The scorching housing market may get a splash of cool water this summer from rising inventory

Will Daniel
By
Will Daniel
Will Daniel
Will Daniel
By
Will Daniel
Will Daniel
April 6, 2022, 6:00 AM ET

It’s no secret that the U.S. Housing market has been blazing in 2022. The average annual rate of U.S. Home price appreciation hit a record high of 19.2% in January, and buyers are engaged in bidding wars like never before. 

While soaring mortgage rates have caused mortgage applications to dip in recent weeks, it may take time for waning demand to translate to lower prices.

After a decade of underdevelopment, historically low inventory continues to put pressure on the U.S. Housing market, but there may be good news on the horizon for prospective home buyers. 

A whopping 64% of prospective sellers anticipate placing their homes on the market within the next six months, according to a recent Realtor.com survey. That means more inventory this summer for a market that desperately needs it.

After all, in March, active home listings in the U.S. Were down roughly 18.6% compared to a year ago. And the U.S housing market is facing a shortage of nearly 6 million new single-family homes.

▶ [EXTRACTED DATA]
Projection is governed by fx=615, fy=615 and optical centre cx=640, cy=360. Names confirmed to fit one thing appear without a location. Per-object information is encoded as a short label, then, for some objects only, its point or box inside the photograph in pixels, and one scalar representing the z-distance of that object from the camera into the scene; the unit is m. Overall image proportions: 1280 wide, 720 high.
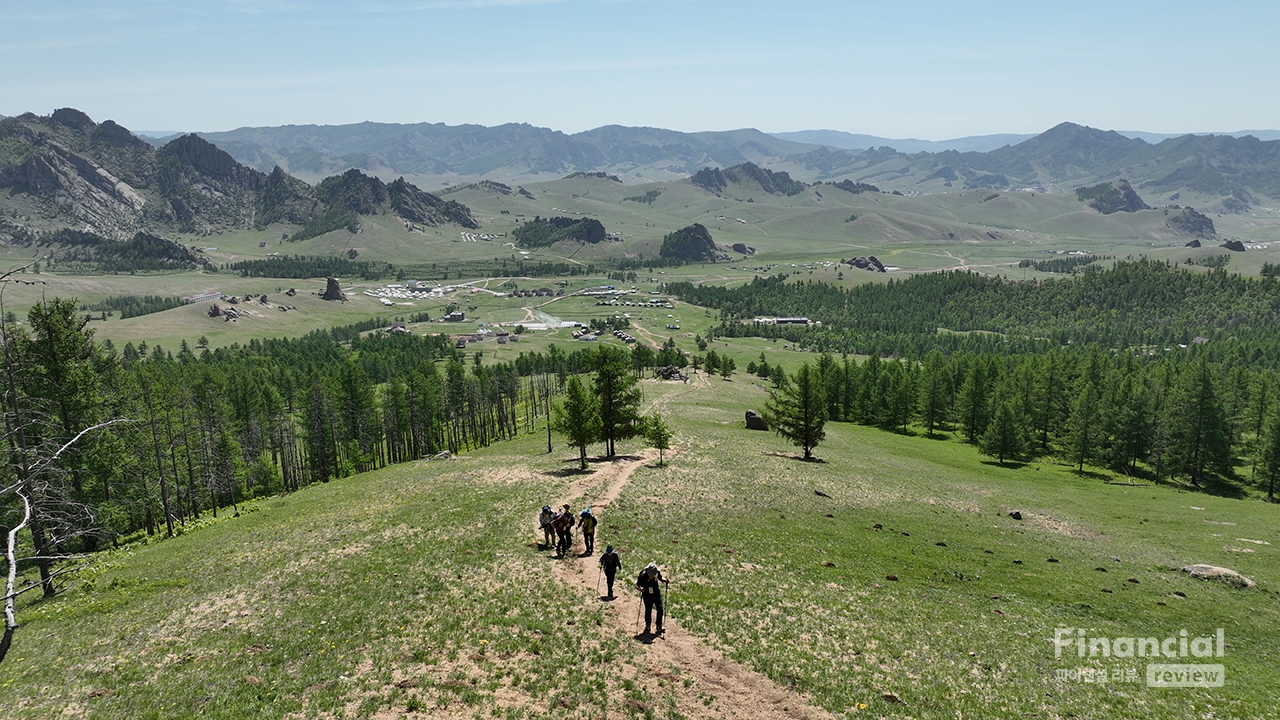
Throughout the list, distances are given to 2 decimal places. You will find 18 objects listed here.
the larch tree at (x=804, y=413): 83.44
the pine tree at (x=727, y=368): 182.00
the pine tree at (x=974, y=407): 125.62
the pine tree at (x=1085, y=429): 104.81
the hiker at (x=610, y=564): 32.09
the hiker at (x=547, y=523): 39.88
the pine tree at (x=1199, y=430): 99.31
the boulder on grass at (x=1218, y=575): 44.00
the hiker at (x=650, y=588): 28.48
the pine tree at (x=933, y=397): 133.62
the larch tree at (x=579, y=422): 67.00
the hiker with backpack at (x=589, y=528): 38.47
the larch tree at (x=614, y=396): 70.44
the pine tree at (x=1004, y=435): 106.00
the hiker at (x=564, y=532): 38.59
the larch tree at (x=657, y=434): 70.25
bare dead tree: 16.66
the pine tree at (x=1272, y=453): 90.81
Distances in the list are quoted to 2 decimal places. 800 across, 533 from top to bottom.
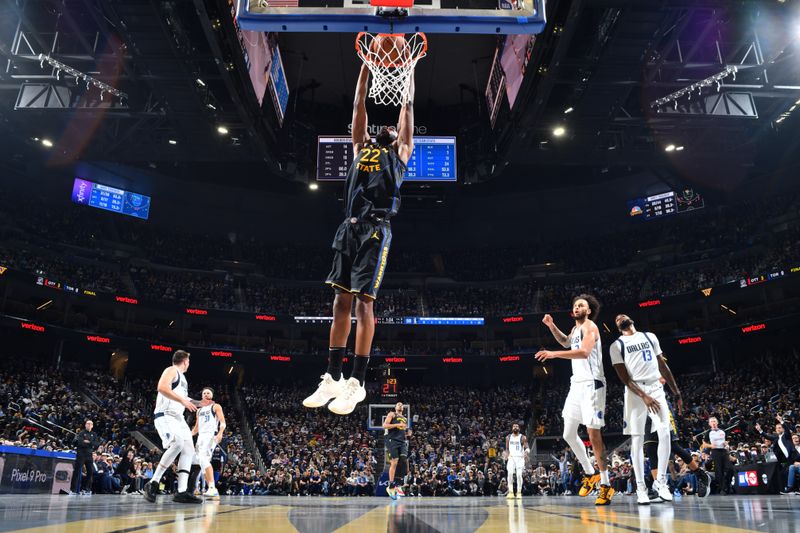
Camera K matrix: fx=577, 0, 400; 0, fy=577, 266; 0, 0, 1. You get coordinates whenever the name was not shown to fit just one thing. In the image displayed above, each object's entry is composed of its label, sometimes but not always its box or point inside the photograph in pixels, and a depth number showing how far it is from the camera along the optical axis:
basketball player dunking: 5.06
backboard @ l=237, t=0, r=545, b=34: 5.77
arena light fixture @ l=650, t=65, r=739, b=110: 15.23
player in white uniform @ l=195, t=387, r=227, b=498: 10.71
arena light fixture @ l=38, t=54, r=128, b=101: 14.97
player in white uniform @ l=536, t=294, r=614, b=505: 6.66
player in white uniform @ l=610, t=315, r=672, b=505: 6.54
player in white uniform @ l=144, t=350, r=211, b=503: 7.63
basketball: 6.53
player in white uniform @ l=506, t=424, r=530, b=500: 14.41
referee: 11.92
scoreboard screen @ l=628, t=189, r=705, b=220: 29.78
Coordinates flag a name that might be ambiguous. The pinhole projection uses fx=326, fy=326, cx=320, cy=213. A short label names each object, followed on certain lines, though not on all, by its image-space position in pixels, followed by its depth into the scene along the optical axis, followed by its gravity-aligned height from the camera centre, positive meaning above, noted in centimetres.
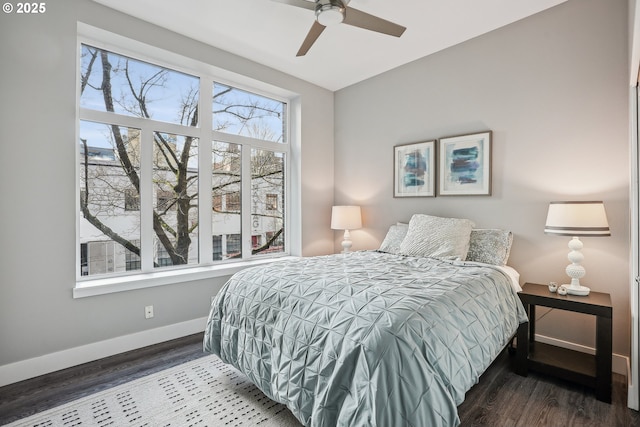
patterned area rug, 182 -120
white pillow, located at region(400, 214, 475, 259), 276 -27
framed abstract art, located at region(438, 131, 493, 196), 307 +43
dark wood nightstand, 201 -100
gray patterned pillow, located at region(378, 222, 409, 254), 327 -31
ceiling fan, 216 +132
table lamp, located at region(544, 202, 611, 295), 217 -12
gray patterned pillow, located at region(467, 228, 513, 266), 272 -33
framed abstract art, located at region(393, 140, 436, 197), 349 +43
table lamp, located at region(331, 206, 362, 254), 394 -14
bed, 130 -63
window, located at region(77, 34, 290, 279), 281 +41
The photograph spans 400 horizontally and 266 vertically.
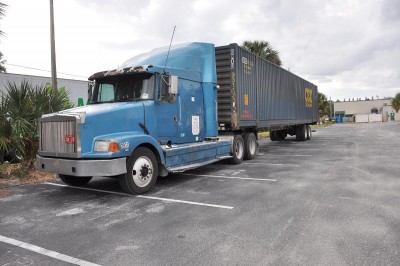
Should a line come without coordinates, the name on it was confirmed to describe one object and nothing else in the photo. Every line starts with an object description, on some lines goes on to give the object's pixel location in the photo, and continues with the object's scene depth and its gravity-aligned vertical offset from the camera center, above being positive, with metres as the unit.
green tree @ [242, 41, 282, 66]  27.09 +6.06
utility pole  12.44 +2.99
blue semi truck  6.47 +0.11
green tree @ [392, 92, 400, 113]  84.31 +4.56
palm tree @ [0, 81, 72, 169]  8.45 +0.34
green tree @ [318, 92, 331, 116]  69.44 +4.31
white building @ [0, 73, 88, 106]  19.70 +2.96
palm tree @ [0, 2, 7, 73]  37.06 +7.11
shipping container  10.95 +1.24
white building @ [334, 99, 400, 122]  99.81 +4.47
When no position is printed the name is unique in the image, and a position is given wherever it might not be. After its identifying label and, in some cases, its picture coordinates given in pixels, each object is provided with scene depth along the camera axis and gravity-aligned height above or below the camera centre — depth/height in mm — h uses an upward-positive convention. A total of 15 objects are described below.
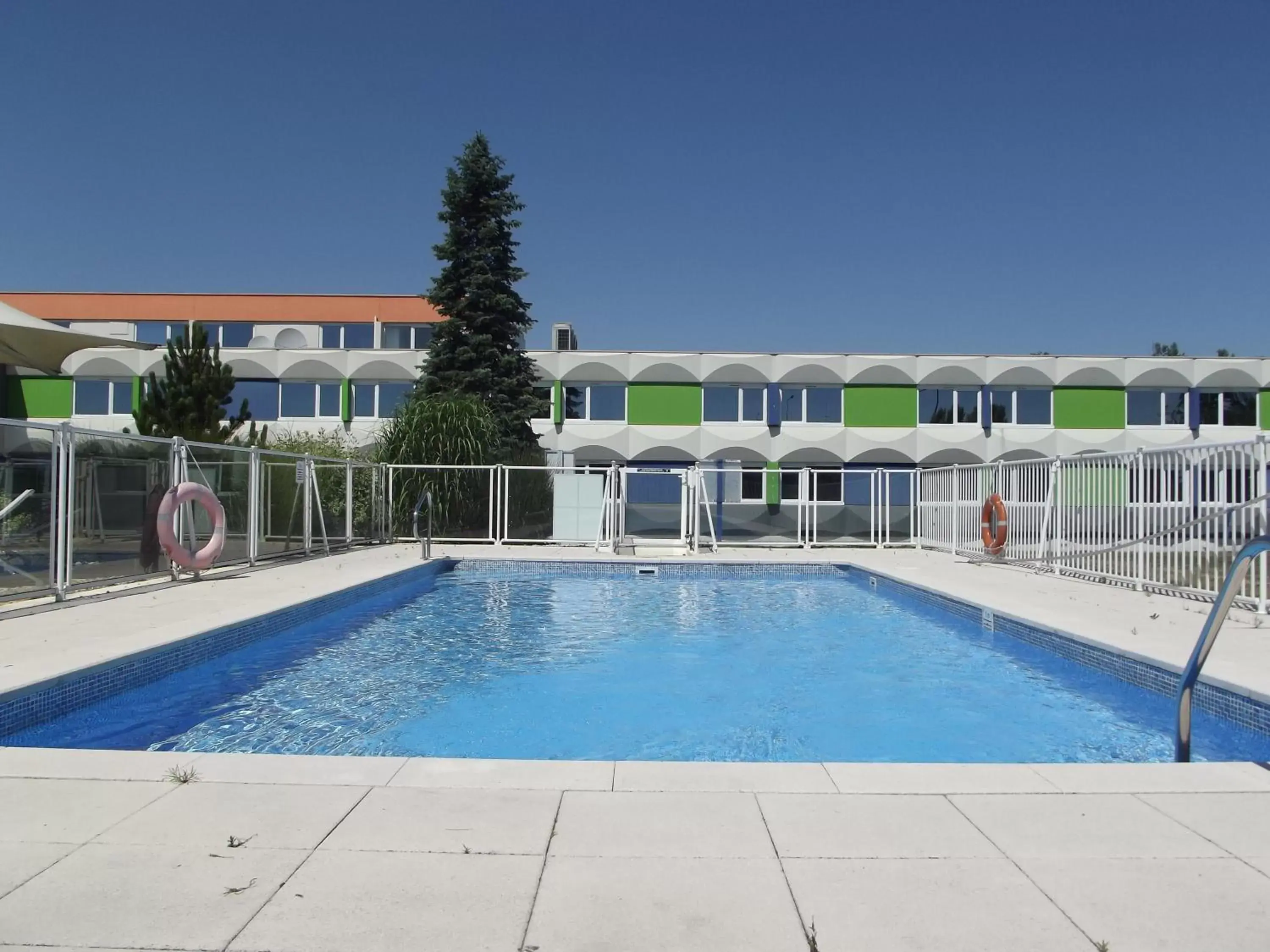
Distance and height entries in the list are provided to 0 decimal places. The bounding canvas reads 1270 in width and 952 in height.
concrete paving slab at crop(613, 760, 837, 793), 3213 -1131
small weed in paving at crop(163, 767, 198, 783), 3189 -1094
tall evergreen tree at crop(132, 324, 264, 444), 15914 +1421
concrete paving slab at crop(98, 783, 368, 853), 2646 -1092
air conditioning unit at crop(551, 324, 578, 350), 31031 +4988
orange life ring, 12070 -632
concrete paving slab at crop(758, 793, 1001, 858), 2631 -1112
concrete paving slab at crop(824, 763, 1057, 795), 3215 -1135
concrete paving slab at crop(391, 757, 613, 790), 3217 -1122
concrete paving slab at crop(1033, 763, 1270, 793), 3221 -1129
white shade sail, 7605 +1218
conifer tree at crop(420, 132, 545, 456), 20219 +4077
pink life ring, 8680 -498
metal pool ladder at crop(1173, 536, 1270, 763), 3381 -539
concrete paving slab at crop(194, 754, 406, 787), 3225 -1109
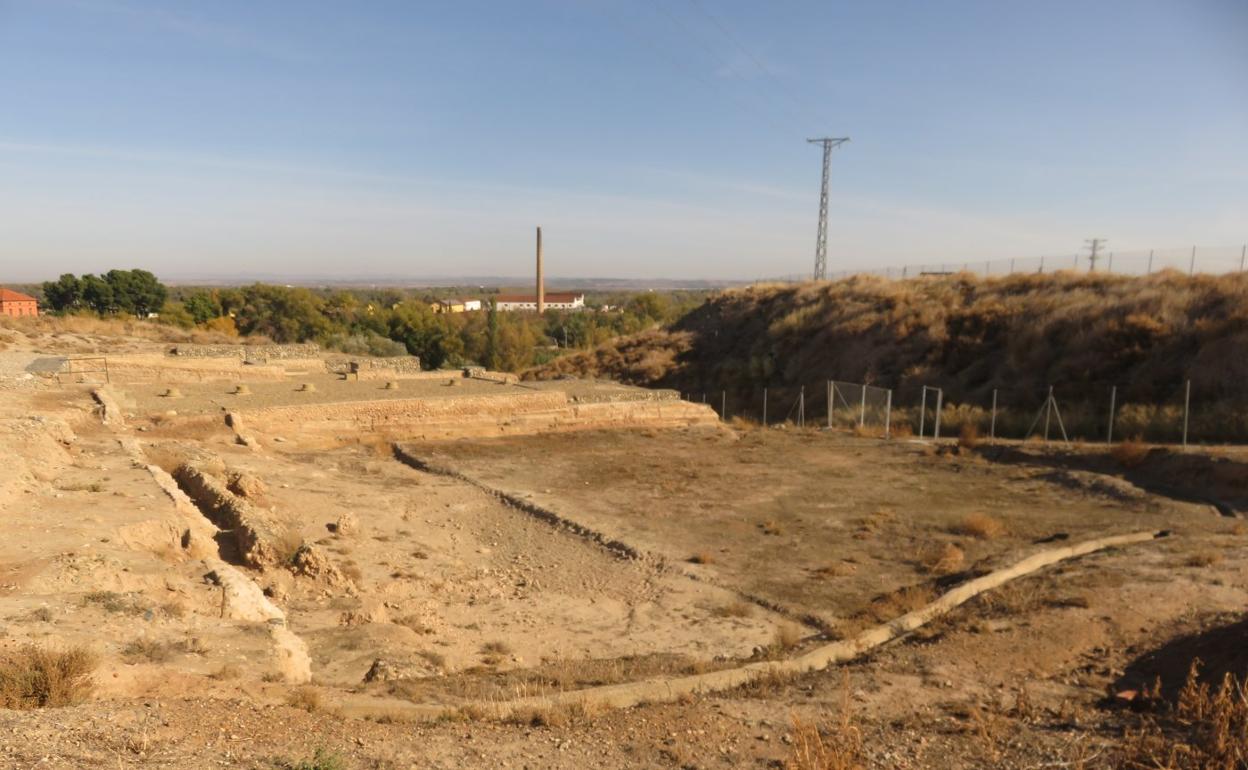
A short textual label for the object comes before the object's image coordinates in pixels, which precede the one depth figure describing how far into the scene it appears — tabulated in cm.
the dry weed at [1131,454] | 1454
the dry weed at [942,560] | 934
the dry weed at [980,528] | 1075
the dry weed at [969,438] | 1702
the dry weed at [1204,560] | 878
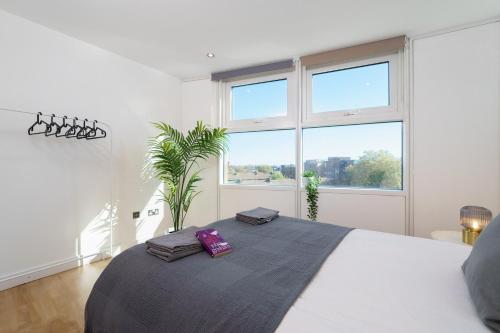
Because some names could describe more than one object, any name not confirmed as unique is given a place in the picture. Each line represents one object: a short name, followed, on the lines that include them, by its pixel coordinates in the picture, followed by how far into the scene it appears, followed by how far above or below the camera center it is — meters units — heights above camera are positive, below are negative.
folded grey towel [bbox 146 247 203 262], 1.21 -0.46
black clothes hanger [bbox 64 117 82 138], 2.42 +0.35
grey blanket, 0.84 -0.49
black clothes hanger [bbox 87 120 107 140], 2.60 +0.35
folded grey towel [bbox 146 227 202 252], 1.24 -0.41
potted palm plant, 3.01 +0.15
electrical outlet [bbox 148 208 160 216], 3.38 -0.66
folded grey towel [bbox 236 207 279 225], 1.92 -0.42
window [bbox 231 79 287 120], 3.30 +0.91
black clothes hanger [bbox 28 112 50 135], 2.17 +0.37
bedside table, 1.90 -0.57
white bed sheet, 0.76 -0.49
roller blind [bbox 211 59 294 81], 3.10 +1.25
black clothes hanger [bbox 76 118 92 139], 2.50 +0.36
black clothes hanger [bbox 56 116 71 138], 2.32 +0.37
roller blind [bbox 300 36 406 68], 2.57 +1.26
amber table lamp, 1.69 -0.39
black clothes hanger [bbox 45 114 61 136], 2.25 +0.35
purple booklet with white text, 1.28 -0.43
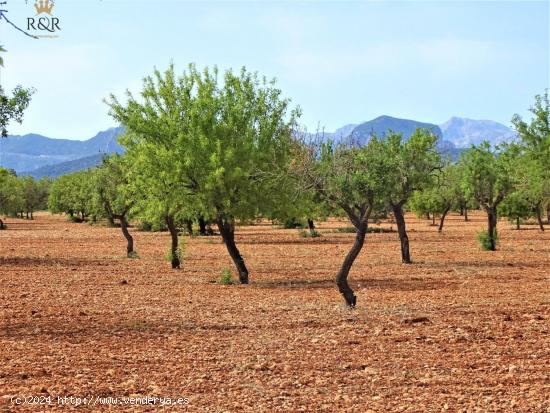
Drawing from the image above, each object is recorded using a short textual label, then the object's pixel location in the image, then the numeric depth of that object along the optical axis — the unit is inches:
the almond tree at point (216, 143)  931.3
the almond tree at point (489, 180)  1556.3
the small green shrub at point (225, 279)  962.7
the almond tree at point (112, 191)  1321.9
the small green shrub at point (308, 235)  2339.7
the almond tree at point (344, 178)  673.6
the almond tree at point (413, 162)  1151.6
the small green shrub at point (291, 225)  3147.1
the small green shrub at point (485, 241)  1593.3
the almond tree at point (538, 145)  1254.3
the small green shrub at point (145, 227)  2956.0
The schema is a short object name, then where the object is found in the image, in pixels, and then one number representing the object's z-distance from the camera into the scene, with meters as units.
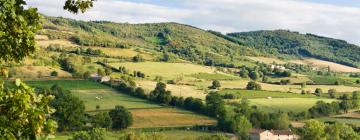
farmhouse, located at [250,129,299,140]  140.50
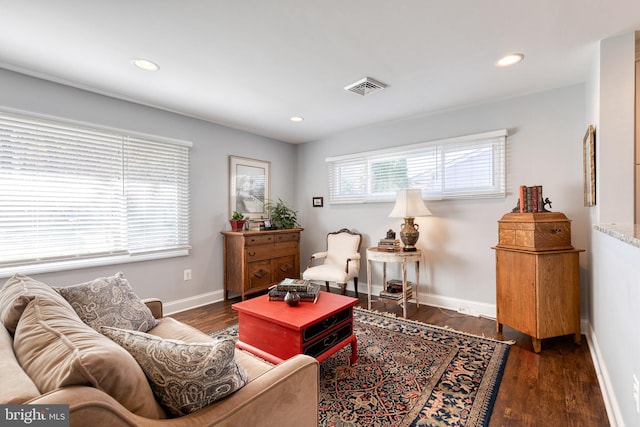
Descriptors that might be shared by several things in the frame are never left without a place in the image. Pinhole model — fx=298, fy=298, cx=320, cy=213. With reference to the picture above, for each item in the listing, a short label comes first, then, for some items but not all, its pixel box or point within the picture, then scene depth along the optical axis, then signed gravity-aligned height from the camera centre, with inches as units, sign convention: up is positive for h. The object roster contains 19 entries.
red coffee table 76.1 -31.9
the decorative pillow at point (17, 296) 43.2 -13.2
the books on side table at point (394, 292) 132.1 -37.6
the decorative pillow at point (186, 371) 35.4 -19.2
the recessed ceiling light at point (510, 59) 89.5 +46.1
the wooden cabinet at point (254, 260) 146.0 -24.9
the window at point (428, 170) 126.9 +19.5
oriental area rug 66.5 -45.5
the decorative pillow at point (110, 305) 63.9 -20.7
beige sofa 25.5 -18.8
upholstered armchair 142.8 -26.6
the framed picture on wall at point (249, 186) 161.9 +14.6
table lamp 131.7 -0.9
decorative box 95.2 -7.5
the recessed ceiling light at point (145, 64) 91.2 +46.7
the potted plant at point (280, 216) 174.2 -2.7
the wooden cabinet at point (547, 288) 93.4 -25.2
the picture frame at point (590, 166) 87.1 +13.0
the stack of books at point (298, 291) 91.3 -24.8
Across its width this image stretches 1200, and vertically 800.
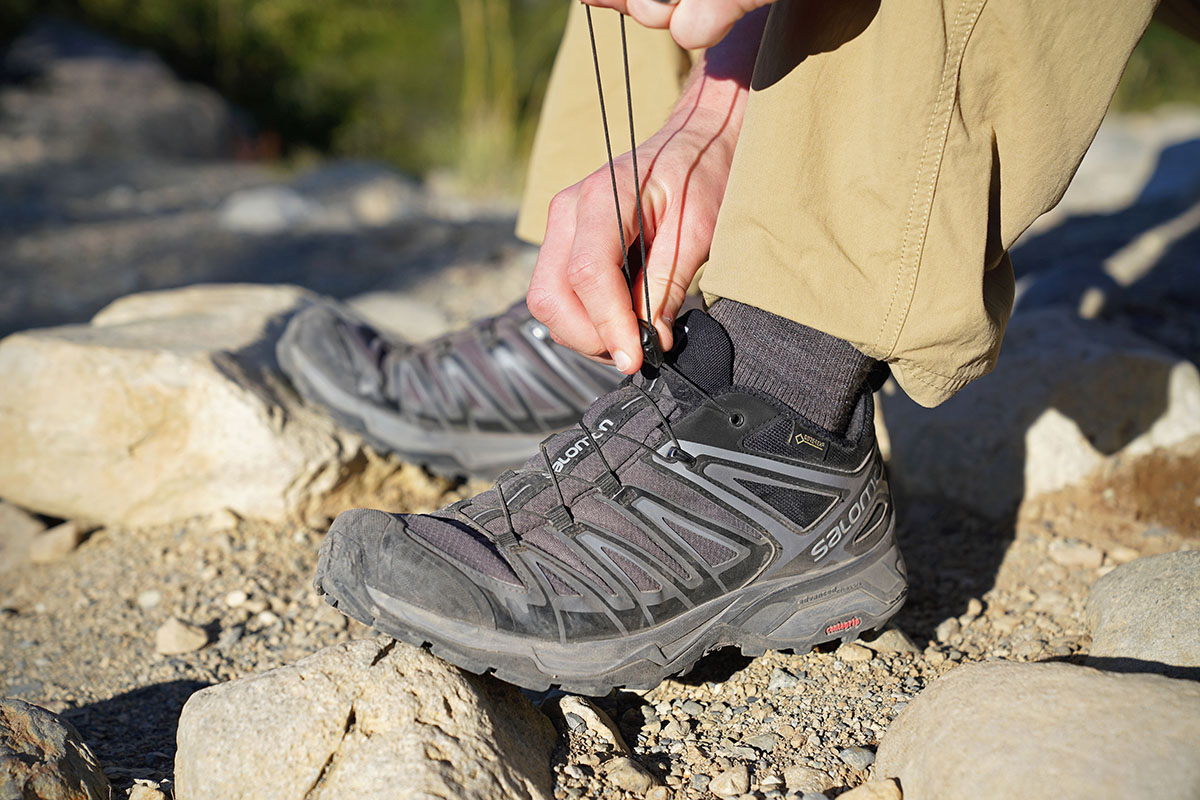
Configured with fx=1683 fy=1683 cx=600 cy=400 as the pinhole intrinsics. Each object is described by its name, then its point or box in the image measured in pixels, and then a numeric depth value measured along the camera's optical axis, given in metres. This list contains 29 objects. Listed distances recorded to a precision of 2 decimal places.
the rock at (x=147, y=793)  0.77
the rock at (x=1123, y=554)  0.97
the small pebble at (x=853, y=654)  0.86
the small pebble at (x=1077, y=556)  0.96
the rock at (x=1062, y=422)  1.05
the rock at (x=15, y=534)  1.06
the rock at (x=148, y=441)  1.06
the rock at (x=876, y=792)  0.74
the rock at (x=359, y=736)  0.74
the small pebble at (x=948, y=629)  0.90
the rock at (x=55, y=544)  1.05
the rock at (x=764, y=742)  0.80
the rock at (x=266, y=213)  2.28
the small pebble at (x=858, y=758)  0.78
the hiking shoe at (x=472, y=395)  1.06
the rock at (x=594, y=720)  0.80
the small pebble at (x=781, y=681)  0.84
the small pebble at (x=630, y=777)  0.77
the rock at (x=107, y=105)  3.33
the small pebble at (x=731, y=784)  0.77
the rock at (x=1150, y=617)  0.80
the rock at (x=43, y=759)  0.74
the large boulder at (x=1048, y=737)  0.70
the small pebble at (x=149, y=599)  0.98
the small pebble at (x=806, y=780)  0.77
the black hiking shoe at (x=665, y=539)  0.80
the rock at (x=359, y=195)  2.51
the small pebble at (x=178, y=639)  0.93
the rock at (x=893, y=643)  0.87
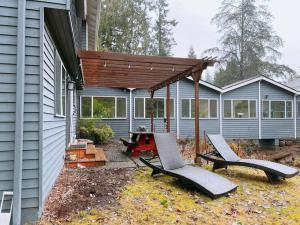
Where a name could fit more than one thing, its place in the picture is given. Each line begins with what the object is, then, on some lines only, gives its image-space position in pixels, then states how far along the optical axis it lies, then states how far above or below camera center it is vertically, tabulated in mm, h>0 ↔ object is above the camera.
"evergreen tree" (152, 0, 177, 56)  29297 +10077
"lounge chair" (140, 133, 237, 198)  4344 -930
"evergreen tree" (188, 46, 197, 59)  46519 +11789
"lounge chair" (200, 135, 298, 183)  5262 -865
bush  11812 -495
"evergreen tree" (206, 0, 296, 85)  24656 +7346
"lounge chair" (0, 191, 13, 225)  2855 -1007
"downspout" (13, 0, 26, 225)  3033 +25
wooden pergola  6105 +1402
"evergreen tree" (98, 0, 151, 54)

▶ [PARTS OF THE EXERCISE]
A - In the housing market article, what was the record high that the average annual rate of U.S. home price appreciation reached in January?
B - Please list every percentage figure that appears in the housing market article.
C - Carry on the housing market article from its final sentence.

▶ [REPLIES]
A - 19.2%

B - 19.2%, 64%, 18.6%

C -
Realtor.com’s survey offers a glimmer of hope for first-time buyers, in particular, researchers said. Nearly half of the sellers who said they plan to list their homes by summer’s end in the recent survey are millennials, and 65% expect to list in relatively affordable price ranges, below $500,000.

That could mean a boost in starter home sales over the summer. 

“This is welcome news for first-time buyers, who face fierce competition for limited available starter homes,” researchers said.  

The real estate market has been especially brutal for first-time homebuyers who are often priced out by investors representing roughly 80% of the market, Redfin’s deputy chief economist Taylor Marr told Coins2Day.

While many are looking to new builds to find a way into their first home, homebuilders have been struggling to keep pace with demand. Construction starts did jump 22% year-over-year in February, according to census data released in March, but builders are still about 31% below their long-run home per household average, Marr said.

“We’re at the lowest level of inventory on record back at least 23 years,“ Marr added. “So housing starts are not quite making that large of a dent in terms of the inventory shortage just yet.”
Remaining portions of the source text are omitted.